The Floating Piers

12/07/2016

Contemporary Art



As a contemporary art enthusiast, I can no longer contain my joy of having been given the chance, as a country, to finally host an artwork by Bulgarian-American artist Christo. Newspapers worldwide, from the Guardian to the Shanghai Daily, have been writing about it: it has been described as one of the most keenly-anticipated pieces of art, according to some the most important by far this year.

I’m talking about ‘The Floating Piers’ of course, the buoyant footpath on Lake Iseo in Northern Italy. A unique experience that only lasted two weeks, an enchanted island in the middle of the lake, near the towns of Sulzano and Montisola. A remarkable piece of engineering work measuring 3 km in length and 16m in width, made of 200,000 high-density polyethylene cubes covered by 70,000 sq m of orange fabric.

Besides some overcrowding issues and the small controversy that followed, this installation was deserving of all the attention it had received since it landed in Italy after being rejected by Argentina, Germany and other countries for being too difficult to set up. Italy decided to place its trust in the popular artist, world-renowned for his spectacular land-art interventions able to temporary yet impressively mutate landscapes. Works of art with an expiry date and with their own life, a short one, whose ephemeral nature is precisely what makes it more precious and enticing.
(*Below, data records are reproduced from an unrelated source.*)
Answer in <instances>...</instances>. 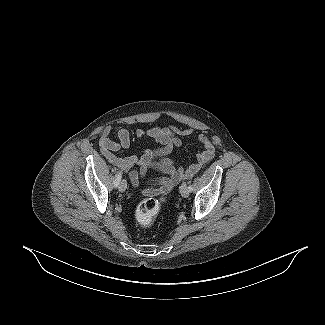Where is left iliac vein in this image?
Listing matches in <instances>:
<instances>
[{
	"label": "left iliac vein",
	"mask_w": 325,
	"mask_h": 325,
	"mask_svg": "<svg viewBox=\"0 0 325 325\" xmlns=\"http://www.w3.org/2000/svg\"><path fill=\"white\" fill-rule=\"evenodd\" d=\"M189 189L187 187V184L186 183H183L181 186H180V193L183 197H188L189 196Z\"/></svg>",
	"instance_id": "left-iliac-vein-1"
}]
</instances>
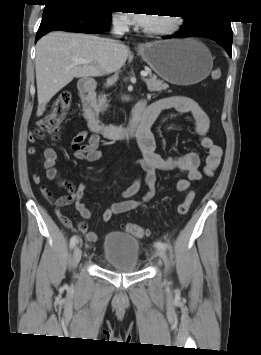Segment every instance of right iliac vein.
Returning a JSON list of instances; mask_svg holds the SVG:
<instances>
[{
    "mask_svg": "<svg viewBox=\"0 0 261 355\" xmlns=\"http://www.w3.org/2000/svg\"><path fill=\"white\" fill-rule=\"evenodd\" d=\"M82 257V250L79 246H76L74 249V262L77 264Z\"/></svg>",
    "mask_w": 261,
    "mask_h": 355,
    "instance_id": "obj_1",
    "label": "right iliac vein"
}]
</instances>
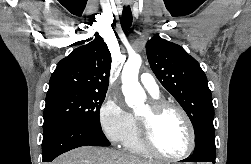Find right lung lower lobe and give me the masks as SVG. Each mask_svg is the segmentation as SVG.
<instances>
[{
  "instance_id": "obj_1",
  "label": "right lung lower lobe",
  "mask_w": 251,
  "mask_h": 164,
  "mask_svg": "<svg viewBox=\"0 0 251 164\" xmlns=\"http://www.w3.org/2000/svg\"><path fill=\"white\" fill-rule=\"evenodd\" d=\"M43 162H51L57 156L81 146H109L101 128L86 124L55 121L43 125Z\"/></svg>"
}]
</instances>
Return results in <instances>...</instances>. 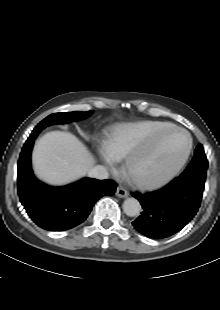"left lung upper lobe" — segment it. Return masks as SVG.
Returning <instances> with one entry per match:
<instances>
[{
    "instance_id": "left-lung-upper-lobe-1",
    "label": "left lung upper lobe",
    "mask_w": 220,
    "mask_h": 310,
    "mask_svg": "<svg viewBox=\"0 0 220 310\" xmlns=\"http://www.w3.org/2000/svg\"><path fill=\"white\" fill-rule=\"evenodd\" d=\"M208 161L204 153L203 146L198 144L194 152V157L185 171L180 175L183 178H206Z\"/></svg>"
}]
</instances>
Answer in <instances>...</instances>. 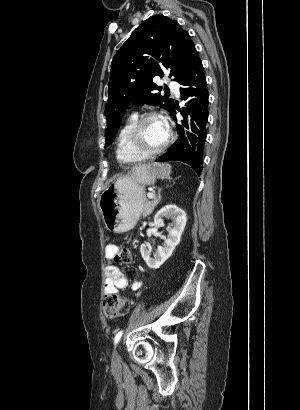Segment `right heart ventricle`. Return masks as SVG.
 Returning <instances> with one entry per match:
<instances>
[{"mask_svg":"<svg viewBox=\"0 0 300 410\" xmlns=\"http://www.w3.org/2000/svg\"><path fill=\"white\" fill-rule=\"evenodd\" d=\"M137 117L135 113L129 115L118 132L116 138V157L120 162L134 164L146 159V157L137 153L129 142V131Z\"/></svg>","mask_w":300,"mask_h":410,"instance_id":"1","label":"right heart ventricle"}]
</instances>
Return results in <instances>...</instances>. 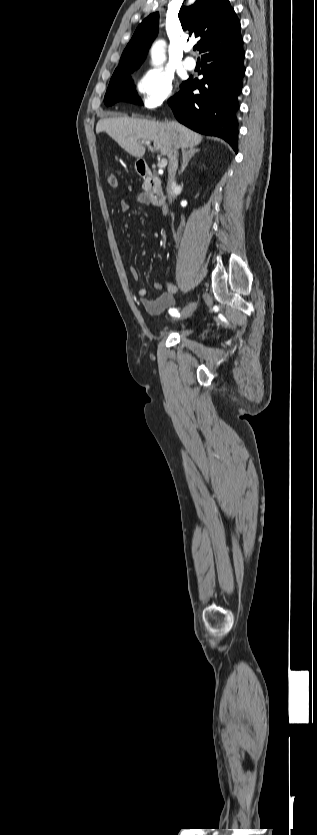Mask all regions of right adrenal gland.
<instances>
[{"mask_svg":"<svg viewBox=\"0 0 317 835\" xmlns=\"http://www.w3.org/2000/svg\"><path fill=\"white\" fill-rule=\"evenodd\" d=\"M197 152H199L198 148H188V149L182 150L183 162H182V166H181V170L179 171V174H182L184 172V170L187 167V165H188L189 161L191 160L192 156H194V154H196Z\"/></svg>","mask_w":317,"mask_h":835,"instance_id":"2a0ac1e0","label":"right adrenal gland"}]
</instances>
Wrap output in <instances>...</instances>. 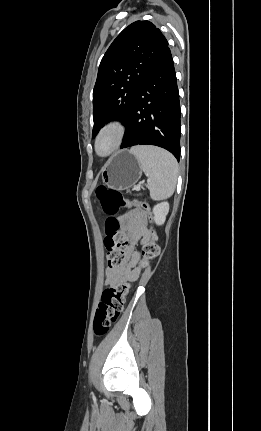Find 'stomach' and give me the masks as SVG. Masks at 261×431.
<instances>
[{"label": "stomach", "mask_w": 261, "mask_h": 431, "mask_svg": "<svg viewBox=\"0 0 261 431\" xmlns=\"http://www.w3.org/2000/svg\"><path fill=\"white\" fill-rule=\"evenodd\" d=\"M142 169L130 151L113 155L102 169V180L110 188L124 190L133 186L141 177Z\"/></svg>", "instance_id": "0dacf381"}]
</instances>
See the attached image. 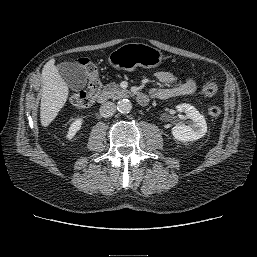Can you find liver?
<instances>
[{"label": "liver", "mask_w": 257, "mask_h": 257, "mask_svg": "<svg viewBox=\"0 0 257 257\" xmlns=\"http://www.w3.org/2000/svg\"><path fill=\"white\" fill-rule=\"evenodd\" d=\"M54 62V60L48 61L42 71L40 120L44 127L56 118L69 95L68 85L59 74Z\"/></svg>", "instance_id": "6515ba94"}]
</instances>
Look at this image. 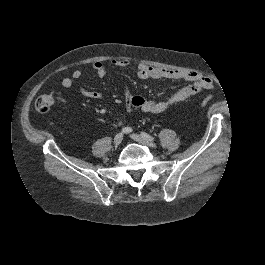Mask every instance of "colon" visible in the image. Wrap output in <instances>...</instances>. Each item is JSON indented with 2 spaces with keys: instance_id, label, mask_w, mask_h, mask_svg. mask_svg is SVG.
Masks as SVG:
<instances>
[{
  "instance_id": "colon-1",
  "label": "colon",
  "mask_w": 265,
  "mask_h": 265,
  "mask_svg": "<svg viewBox=\"0 0 265 265\" xmlns=\"http://www.w3.org/2000/svg\"><path fill=\"white\" fill-rule=\"evenodd\" d=\"M58 98L59 94L57 93L43 94L35 100V108L39 112H47L54 106ZM210 100V96L205 97L201 101V106L207 105Z\"/></svg>"
}]
</instances>
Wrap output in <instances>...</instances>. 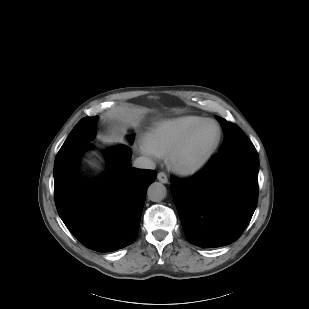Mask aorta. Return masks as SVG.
Listing matches in <instances>:
<instances>
[{
  "instance_id": "762f6f07",
  "label": "aorta",
  "mask_w": 309,
  "mask_h": 309,
  "mask_svg": "<svg viewBox=\"0 0 309 309\" xmlns=\"http://www.w3.org/2000/svg\"><path fill=\"white\" fill-rule=\"evenodd\" d=\"M147 194L151 201L159 202L166 197L167 189L162 183L154 182L148 187Z\"/></svg>"
}]
</instances>
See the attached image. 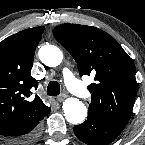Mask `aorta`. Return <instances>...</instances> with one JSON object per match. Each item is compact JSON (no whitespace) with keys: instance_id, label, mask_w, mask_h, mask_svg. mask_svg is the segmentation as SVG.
<instances>
[{"instance_id":"aorta-1","label":"aorta","mask_w":145,"mask_h":145,"mask_svg":"<svg viewBox=\"0 0 145 145\" xmlns=\"http://www.w3.org/2000/svg\"><path fill=\"white\" fill-rule=\"evenodd\" d=\"M38 56L40 61L49 67L60 65L63 59L61 50L50 44L42 46L38 51ZM62 108L66 120L71 124H80L87 117L85 105L77 98H67Z\"/></svg>"}]
</instances>
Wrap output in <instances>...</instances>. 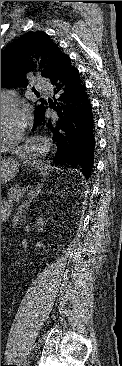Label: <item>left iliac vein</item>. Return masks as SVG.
I'll list each match as a JSON object with an SVG mask.
<instances>
[{"label": "left iliac vein", "mask_w": 122, "mask_h": 366, "mask_svg": "<svg viewBox=\"0 0 122 366\" xmlns=\"http://www.w3.org/2000/svg\"><path fill=\"white\" fill-rule=\"evenodd\" d=\"M24 365L26 366L27 365V361L24 362Z\"/></svg>", "instance_id": "left-iliac-vein-1"}]
</instances>
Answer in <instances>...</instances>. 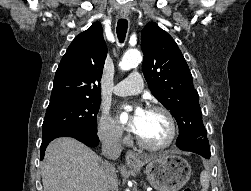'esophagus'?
I'll use <instances>...</instances> for the list:
<instances>
[{
    "label": "esophagus",
    "instance_id": "34e87169",
    "mask_svg": "<svg viewBox=\"0 0 251 191\" xmlns=\"http://www.w3.org/2000/svg\"><path fill=\"white\" fill-rule=\"evenodd\" d=\"M128 14L129 12H124V11H120L119 13L121 17H127ZM125 159L127 165L130 167H138L140 164V159L137 156H135V154L132 153V151H126Z\"/></svg>",
    "mask_w": 251,
    "mask_h": 191
}]
</instances>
Christo’s name is generally associated with his most famous installations, those in which he has wrapped famous monuments – such as the Reichstag – in fabric, or laid long tarpaulins in natural environments, such as the one he placed in the Colorado Mountains, which measured over 200,000 sq m.

The Floating Piers has been an incredible project because it was a physical, experiential installation involving water, sun, wind… and matter. A stunning floating undertaking whose creator remarked: “Only once in a lifetime you’ll be able to walk on water for 16 days, and there will never be another Floating Piers in the world after July 3”.